● What to produce
Below are the records; copy each line in which "KiCad" occurs.

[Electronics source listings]
####

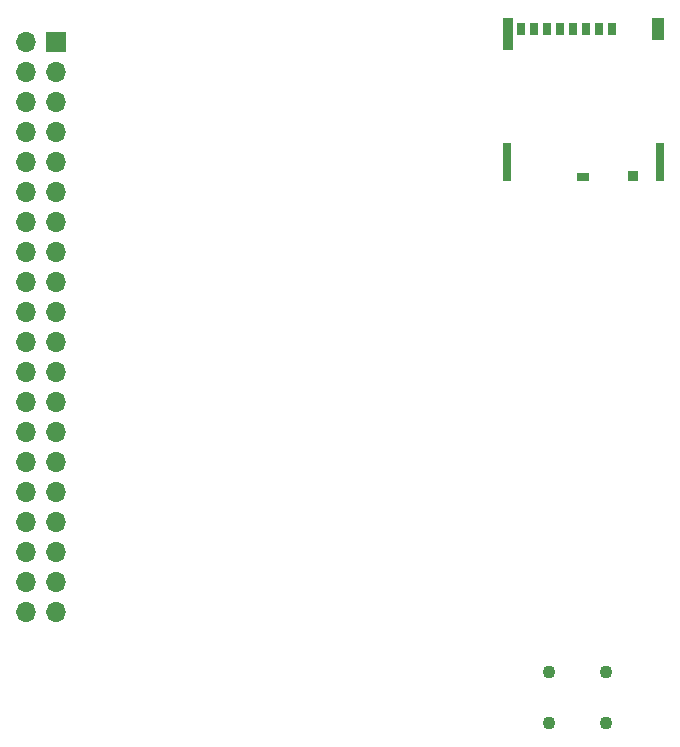
<source format=gbr>
%TF.GenerationSoftware,KiCad,Pcbnew,6.0.11-2627ca5db0~126~ubuntu22.04.1*%
%TF.CreationDate,2023-07-02T17:23:57-07:00*%
%TF.ProjectId,small-display,736d616c-6c2d-4646-9973-706c61792e6b,rev?*%
%TF.SameCoordinates,Original*%
%TF.FileFunction,Copper,L2,Bot*%
%TF.FilePolarity,Positive*%
%FSLAX46Y46*%
G04 Gerber Fmt 4.6, Leading zero omitted, Abs format (unit mm)*
G04 Created by KiCad (PCBNEW 6.0.11-2627ca5db0~126~ubuntu22.04.1) date 2023-07-02 17:23:57*
%MOMM*%
%LPD*%
G01*
G04 APERTURE LIST*
%TA.AperFunction,ComponentPad*%
%ADD10C,1.100000*%
%TD*%
%TA.AperFunction,ComponentPad*%
%ADD11R,1.700000X1.700000*%
%TD*%
%TA.AperFunction,ComponentPad*%
%ADD12O,1.700000X1.700000*%
%TD*%
%TA.AperFunction,SMDPad,CuDef*%
%ADD13R,0.700000X1.100000*%
%TD*%
%TA.AperFunction,SMDPad,CuDef*%
%ADD14R,0.900000X0.930000*%
%TD*%
%TA.AperFunction,SMDPad,CuDef*%
%ADD15R,1.050000X0.780000*%
%TD*%
%TA.AperFunction,SMDPad,CuDef*%
%ADD16R,0.860000X2.800000*%
%TD*%
%TA.AperFunction,SMDPad,CuDef*%
%ADD17R,0.700000X3.330000*%
%TD*%
%TA.AperFunction,SMDPad,CuDef*%
%ADD18R,1.140000X1.830000*%
%TD*%
G04 APERTURE END LIST*
D10*
%TO.P,J1,MH1*%
%TO.N,N/C*%
X18100000Y-56850000D03*
%TO.P,J1,MH2*%
X22900000Y-56850000D03*
%TO.P,J1,MH3*%
X22900000Y-61150000D03*
%TO.P,J1,MH4*%
X18100000Y-61150000D03*
%TD*%
D11*
%TO.P,J3,1,Pin_1*%
%TO.N,+3V3*%
X-23660000Y-3550000D03*
D12*
%TO.P,J3,2,Pin_2*%
%TO.N,+5V*%
X-26200000Y-3550000D03*
%TO.P,J3,3,Pin_3*%
%TO.N,/PWM*%
X-23660000Y-6090000D03*
%TO.P,J3,4,Pin_4*%
%TO.N,+5V*%
X-26200000Y-6090000D03*
%TO.P,J3,5,Pin_5*%
%TO.N,unconnected-(J3-Pad5)*%
X-23660000Y-8630000D03*
%TO.P,J3,6,Pin_6*%
%TO.N,GND*%
X-26200000Y-8630000D03*
%TO.P,J3,7,Pin_7*%
%TO.N,unconnected-(J3-Pad7)*%
X-23660000Y-11170000D03*
%TO.P,J3,8,Pin_8*%
%TO.N,/DB6*%
X-26200000Y-11170000D03*
%TO.P,J3,9,Pin_9*%
%TO.N,GND*%
X-23660000Y-13710000D03*
%TO.P,J3,10,Pin_10*%
%TO.N,/DB7*%
X-26200000Y-13710000D03*
%TO.P,J3,11,Pin_11*%
%TO.N,/DB9*%
X-23660000Y-16250000D03*
%TO.P,J3,12,Pin_12*%
%TO.N,/DB10*%
X-26200000Y-16250000D03*
%TO.P,J3,13,Pin_13*%
%TO.N,/!RESET*%
X-23660000Y-18790000D03*
%TO.P,J3,14,Pin_14*%
%TO.N,GND*%
X-26200000Y-18790000D03*
%TO.P,J3,15,Pin_15*%
%TO.N,/DB14*%
X-23660000Y-21330000D03*
%TO.P,J3,16,Pin_16*%
%TO.N,/DB15*%
X-26200000Y-21330000D03*
%TO.P,J3,17,Pin_17*%
%TO.N,unconnected-(J3-Pad17)*%
X-23660000Y-23870000D03*
%TO.P,J3,18,Pin_18*%
%TO.N,unconnected-(J3-Pad18)*%
X-26200000Y-23870000D03*
%TO.P,J3,19,Pin_19*%
%TO.N,/DB2*%
X-23660000Y-26410000D03*
%TO.P,J3,20,Pin_20*%
%TO.N,GND*%
X-26200000Y-26410000D03*
%TO.P,J3,21,Pin_21*%
%TO.N,/DB1*%
X-23660000Y-28950000D03*
%TO.P,J3,22,Pin_22*%
%TO.N,unconnected-(J3-Pad22)*%
X-26200000Y-28950000D03*
%TO.P,J3,23,Pin_23*%
%TO.N,/DB3*%
X-23660000Y-31490000D03*
%TO.P,J3,24,Pin_24*%
%TO.N,/DB0*%
X-26200000Y-31490000D03*
%TO.P,J3,25,Pin_25*%
%TO.N,GND*%
X-23660000Y-34030000D03*
%TO.P,J3,26,Pin_26*%
%TO.N,/!WRITE*%
X-26200000Y-34030000D03*
%TO.P,J3,27,Pin_27*%
%TO.N,unconnected-(J3-Pad27)*%
X-23660000Y-36570000D03*
%TO.P,J3,28,Pin_28*%
%TO.N,unconnected-(J3-Pad28)*%
X-26200000Y-36570000D03*
%TO.P,J3,29,Pin_29*%
%TO.N,unconnected-(J3-Pad29)*%
X-23660000Y-39110000D03*
%TO.P,J3,30,Pin_30*%
%TO.N,GND*%
X-26200000Y-39110000D03*
%TO.P,J3,31,Pin_31*%
%TO.N,unconnected-(J3-Pad31)*%
X-23660000Y-41650000D03*
%TO.P,J3,32,Pin_32*%
%TO.N,/DB4*%
X-26200000Y-41650000D03*
%TO.P,J3,33,Pin_33*%
%TO.N,/DB5*%
X-23660000Y-44190000D03*
%TO.P,J3,34,Pin_34*%
%TO.N,GND*%
X-26200000Y-44190000D03*
%TO.P,J3,35,Pin_35*%
%TO.N,/DB11*%
X-23660000Y-46730000D03*
%TO.P,J3,36,Pin_36*%
%TO.N,/DB8*%
X-26200000Y-46730000D03*
%TO.P,J3,37,Pin_37*%
%TO.N,/DAT_CMD*%
X-23660000Y-49270000D03*
%TO.P,J3,38,Pin_38*%
%TO.N,/DB12*%
X-26200000Y-49270000D03*
%TO.P,J3,39,Pin_39*%
%TO.N,GND*%
X-23660000Y-51810000D03*
%TO.P,J3,40,Pin_40*%
%TO.N,/DB13*%
X-26200000Y-51810000D03*
%TD*%
D13*
%TO.P,J2,1,DAT2*%
%TO.N,/SD_DAT2*%
X23380000Y-2375000D03*
%TO.P,J2,2,DAT3/CD*%
%TO.N,/SD_DAT3*%
X22280000Y-2375000D03*
%TO.P,J2,3,CMD*%
%TO.N,/SD_CMD*%
X21180000Y-2375000D03*
%TO.P,J2,4,VDD*%
%TO.N,/SD_PWR*%
X20080000Y-2375000D03*
%TO.P,J2,5,CLK*%
%TO.N,/SD_CLK*%
X18980000Y-2375000D03*
%TO.P,J2,6,VSS*%
%TO.N,GND*%
X17880000Y-2375000D03*
%TO.P,J2,7,DAT0*%
%TO.N,/SD_DAT0*%
X16780000Y-2375000D03*
%TO.P,J2,8,DAT1*%
%TO.N,/SD_DAT1*%
X15680000Y-2375000D03*
D14*
%TO.P,J2,9,DET_B*%
%TO.N,unconnected-(J2-Pad9)*%
X25170000Y-14840000D03*
D15*
%TO.P,J2,10,DET_A*%
%TO.N,unconnected-(J2-Pad10)*%
X20905000Y-14915000D03*
D16*
%TO.P,J2,11,SHIELD*%
%TO.N,GND*%
X14600000Y-2875000D03*
D17*
X14520000Y-13640000D03*
D18*
X27260000Y-2390000D03*
D17*
X27480000Y-13640000D03*
%TD*%
M02*

</source>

####

● Task response
%TF.GenerationSoftware,KiCad,Pcbnew,6.0.11-2627ca5db0~126~ubuntu22.04.1*%
G04 Created by KiCad (PCBNEW 6.0.11-2627ca5db0~126~ubuntu22.04.1) date 2023-07-02 17:23:57*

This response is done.